|
|
|
|
|
by dunham
1343 days ago
|
|
I should write this stuff up, but I haven't. I do have some brief notes on the "Notes.app" format here: https://github.com/dunhamsteve/notesutils/blob/master/notes.... But I didn't discuss my methodology -- Generic decoding of protobuf, building up a schema as you go -- the tricky part there is that a byte array and a substructure look the same, so you have to try to decode it, and if successful, try that schema on the next example. Here is another fun technique - scanning through a disassembly of an Apple framework looking for assembly patterns that match the protobuf compiler output (this was dependent on which language was targeted by protobuf): https://gist.github.com/dunhamsteve/224e26a7f56689c33cea4f0f... So you find the serializer / deserializer code and figure out what the original protbuf spec looked like. |
|
SQLite got me a little experience with b-trees (as did couch), and I got to write a little query planner.

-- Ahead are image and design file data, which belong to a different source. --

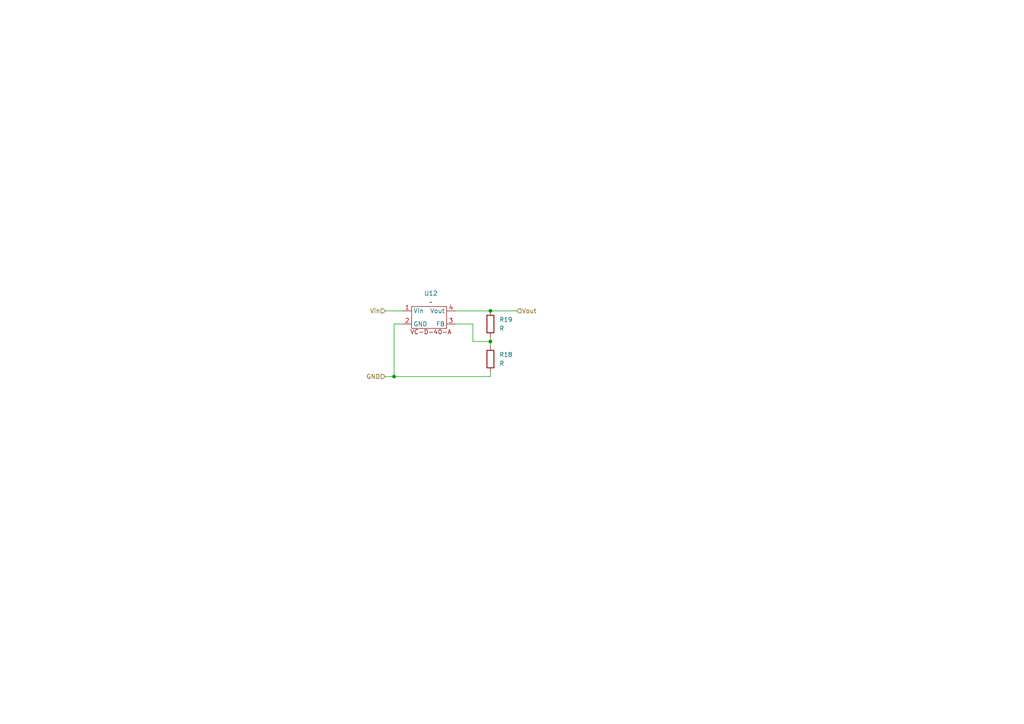
<source format=kicad_sch>
(kicad_sch
	(version 20231120)
	(generator "eeschema")
	(generator_version "8.0")
	(uuid "5b21f84e-abb6-4688-9cd9-e75b602d7ed5")
	(paper "A4")
	
	(junction
		(at 114.3 109.22)
		(diameter 0)
		(color 0 0 0 0)
		(uuid "dd0213ab-c40a-494e-a173-bd65ca475148")
	)
	(junction
		(at 142.24 99.06)
		(diameter 0)
		(color 0 0 0 0)
		(uuid "f642c092-24c7-480b-8f15-c8872007b7cf")
	)
	(junction
		(at 142.24 90.17)
		(diameter 0)
		(color 0 0 0 0)
		(uuid "f6f464c4-f77f-4c0a-ba27-bbcb2c73c837")
	)
	(wire
		(pts
			(xy 132.08 90.17) (xy 142.24 90.17)
		)
		(stroke
			(width 0)
			(type default)
		)
		(uuid "0818203c-9681-4f20-bec7-f7be06ade803")
	)
	(wire
		(pts
			(xy 142.24 109.22) (xy 114.3 109.22)
		)
		(stroke
			(width 0)
			(type default)
		)
		(uuid "1d0c3d61-d9c5-437b-9771-5d1628f96e84")
	)
	(wire
		(pts
			(xy 111.76 90.17) (xy 116.84 90.17)
		)
		(stroke
			(width 0)
			(type default)
		)
		(uuid "2265ecb9-3925-49de-96ae-75da13ea20fe")
	)
	(wire
		(pts
			(xy 142.24 99.06) (xy 142.24 97.79)
		)
		(stroke
			(width 0)
			(type default)
		)
		(uuid "50ba3835-be0d-4a3e-ac1e-27c414806a50")
	)
	(wire
		(pts
			(xy 142.24 90.17) (xy 149.86 90.17)
		)
		(stroke
			(width 0)
			(type default)
		)
		(uuid "620884ae-c436-4bf6-9040-88e7c2f8f1d0")
	)
	(wire
		(pts
			(xy 137.16 93.98) (xy 137.16 99.06)
		)
		(stroke
			(width 0)
			(type default)
		)
		(uuid "735ed6ee-fd68-483d-80e0-91e518ec5237")
	)
	(wire
		(pts
			(xy 111.76 109.22) (xy 114.3 109.22)
		)
		(stroke
			(width 0)
			(type default)
		)
		(uuid "74d2ce60-2da2-4c9f-9169-2720e2b8ab9d")
	)
	(wire
		(pts
			(xy 137.16 99.06) (xy 142.24 99.06)
		)
		(stroke
			(width 0)
			(type default)
		)
		(uuid "79c8d8b3-2bc5-4575-a22a-7afd563c460d")
	)
	(wire
		(pts
			(xy 114.3 93.98) (xy 116.84 93.98)
		)
		(stroke
			(width 0)
			(type default)
		)
		(uuid "7ec0c242-91d8-4d34-9a7a-d02bd5dbc87b")
	)
	(wire
		(pts
			(xy 142.24 100.33) (xy 142.24 99.06)
		)
		(stroke
			(width 0)
			(type default)
		)
		(uuid "7fdc270b-79b5-4e2e-8287-f1300cb35123")
	)
	(wire
		(pts
			(xy 114.3 93.98) (xy 114.3 109.22)
		)
		(stroke
			(width 0)
			(type default)
		)
		(uuid "a8c124b3-b0c5-453a-bcc8-37fc74bc0eb7")
	)
	(wire
		(pts
			(xy 132.08 93.98) (xy 137.16 93.98)
		)
		(stroke
			(width 0)
			(type default)
		)
		(uuid "cb6205fc-d649-4e97-b113-5a282bfccfdf")
	)
	(wire
		(pts
			(xy 142.24 107.95) (xy 142.24 109.22)
		)
		(stroke
			(width 0)
			(type default)
		)
		(uuid "d8d0e8c9-2ebc-4eb4-b3ca-3ea0991936a0")
	)
	(hierarchical_label "Vout"
		(shape input)
		(at 149.86 90.17 0)
		(fields_autoplaced yes)
		(effects
			(font
				(size 1.27 1.27)
			)
			(justify left)
		)
		(uuid "123ea02c-88f5-41f1-9a8c-678ae4c20dfd")
	)
	(hierarchical_label "Vin"
		(shape input)
		(at 111.76 90.17 180)
		(fields_autoplaced yes)
		(effects
			(font
				(size 1.27 1.27)
			)
			(justify right)
		)
		(uuid "51dd636b-6430-446a-81ce-bad3067634e3")
	)
	(hierarchical_label "GND"
		(shape input)
		(at 111.76 109.22 180)
		(fields_autoplaced yes)
		(effects
			(font
				(size 1.27 1.27)
			)
			(justify right)
		)
		(uuid "b1960b02-1aa2-4ec2-831b-9a0c6f646cbc")
	)
	(symbol
		(lib_id "New_Library:VC-D-40-A")
		(at 119.38 95.25 0)
		(unit 1)
		(exclude_from_sim no)
		(in_bom yes)
		(on_board yes)
		(dnp no)
		(fields_autoplaced yes)
		(uuid "3a8b5100-d4dd-42df-9aa2-e120f67433df")
		(property "Reference" "U12"
			(at 124.968 85.09 0)
			(effects
				(font
					(size 1.27 1.27)
				)
			)
		)
		(property "Value" "~"
			(at 124.968 87.63 0)
			(effects
				(font
					(size 1.27 1.27)
				)
			)
		)
		(property "Footprint" "Library:VC-D-40-A"
			(at 119.38 95.25 0)
			(effects
				(font
					(size 1.27 1.27)
				)
				(hide yes)
			)
		)
		(property "Datasheet" ""
			(at 119.38 95.25 0)
			(effects
				(font
					(size 1.27 1.27)
				)
				(hide yes)
			)
		)
		(property "Description" ""
			(at 119.38 95.25 0)
			(effects
				(font
					(size 1.27 1.27)
				)
				(hide yes)
			)
		)
		(pin "4"
			(uuid "ecaf82ee-fd1d-4383-9e6f-318ae1adf9ed")
		)
		(pin "3"
			(uuid "f7e82ca9-fcb1-4017-bb16-8730ac89a5f8")
		)
		(pin "1"
			(uuid "629d3e99-0c74-498b-9aea-4a8b924b98de")
		)
		(pin "2"
			(uuid "6fd8a903-c095-42f8-825f-6417fea14c68")
		)
		(instances
			(project "Buzzer Box"
				(path "/ec4a2513-d3b1-4509-aeff-c9c440b20bc4/30c8c528-5b10-41d9-86d9-64716716c477"
					(reference "U12")
					(unit 1)
				)
				(path "/ec4a2513-d3b1-4509-aeff-c9c440b20bc4/1fd6c80a-8d7f-49e9-a07e-4b9c4eb5393c"
					(reference "U11")
					(unit 1)
				)
			)
		)
	)
	(symbol
		(lib_id "Device:R")
		(at 142.24 104.14 0)
		(unit 1)
		(exclude_from_sim no)
		(in_bom yes)
		(on_board yes)
		(dnp no)
		(fields_autoplaced yes)
		(uuid "931f5f6a-fa03-4840-b8c7-52668d55c423")
		(property "Reference" "R18"
			(at 144.78 102.8699 0)
			(effects
				(font
					(size 1.27 1.27)
				)
				(justify left)
			)
		)
		(property "Value" "R"
			(at 144.78 105.4099 0)
			(effects
				(font
					(size 1.27 1.27)
				)
				(justify left)
			)
		)
		(property "Footprint" "Resistor_SMD:R_0805_2012Metric_Pad1.20x1.40mm_HandSolder"
			(at 140.462 104.14 90)
			(effects
				(font
					(size 1.27 1.27)
				)
				(hide yes)
			)
		)
		(property "Datasheet" "~"
			(at 142.24 104.14 0)
			(effects
				(font
					(size 1.27 1.27)
				)
				(hide yes)
			)
		)
		(property "Description" "Resistor"
			(at 142.24 104.14 0)
			(effects
				(font
					(size 1.27 1.27)
				)
				(hide yes)
			)
		)
		(pin "2"
			(uuid "03552c53-6650-4b2d-b230-9564628610bb")
		)
		(pin "1"
			(uuid "a22ad5c7-0d07-4756-ad26-bdadd9763759")
		)
		(instances
			(project "Buzzer Box"
				(path "/ec4a2513-d3b1-4509-aeff-c9c440b20bc4/1fd6c80a-8d7f-49e9-a07e-4b9c4eb5393c"
					(reference "R18")
					(unit 1)
				)
				(path "/ec4a2513-d3b1-4509-aeff-c9c440b20bc4/30c8c528-5b10-41d9-86d9-64716716c477"
					(reference "R20")
					(unit 1)
				)
			)
		)
	)
	(symbol
		(lib_id "Device:R")
		(at 142.24 93.98 0)
		(unit 1)
		(exclude_from_sim no)
		(in_bom yes)
		(on_board yes)
		(dnp no)
		(fields_autoplaced yes)
		(uuid "94bf5e00-38ca-4b9a-98b1-c784dddf92e5")
		(property "Reference" "R19"
			(at 144.78 92.7099 0)
			(effects
				(font
					(size 1.27 1.27)
				)
				(justify left)
			)
		)
		(property "Value" "R"
			(at 144.78 95.2499 0)
			(effects
				(font
					(size 1.27 1.27)
				)
				(justify left)
			)
		)
		(property "Footprint" "Resistor_SMD:R_0805_2012Metric_Pad1.20x1.40mm_HandSolder"
			(at 140.462 93.98 90)
			(effects
				(font
					(size 1.27 1.27)
				)
				(hide yes)
			)
		)
		(property "Datasheet" "~"
			(at 142.24 93.98 0)
			(effects
				(font
					(size 1.27 1.27)
				)
				(hide yes)
			)
		)
		(property "Description" "Resistor"
			(at 142.24 93.98 0)
			(effects
				(font
					(size 1.27 1.27)
				)
				(hide yes)
			)
		)
		(pin "2"
			(uuid "4d745312-5e63-4281-b4da-7ad93f1c257a")
		)
		(pin "1"
			(uuid "11640014-9f9d-4801-81de-a571c83c32b4")
		)
		(instances
			(project "Buzzer Box"
				(path "/ec4a2513-d3b1-4509-aeff-c9c440b20bc4/30c8c528-5b10-41d9-86d9-64716716c477"
					(reference "R19")
					(unit 1)
				)
				(path "/ec4a2513-d3b1-4509-aeff-c9c440b20bc4/1fd6c80a-8d7f-49e9-a07e-4b9c4eb5393c"
					(reference "R17")
					(unit 1)
				)
			)
		)
	)
)
</source>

Lucene was interesting because it was compact, had some skip lists for fast lookup, and was a log-structured merge tree. I borrowed bits of it for an index in a binary file format for work.
For realmdb / couchdb, I looked at the source code.
I did realm so I could extract my Craft.app docs. It's interesting because it's a column structured database, so I got to learn a little bit about that. I also learned that C++ had changed a bit since I last used it (lambdas!).
And couch is an append-only btree. I got to learn to read Erlang with that project.
I've also have a web scraper that reads from the Chrome cache (whose format keeps changing). I archive things like recipes that show up in the cache.
And I've got code on github that decodes iOS desktop backups, which some people have found useful. (Written mainly so I could poke around in various applications' data and extract stuff from my keychain.)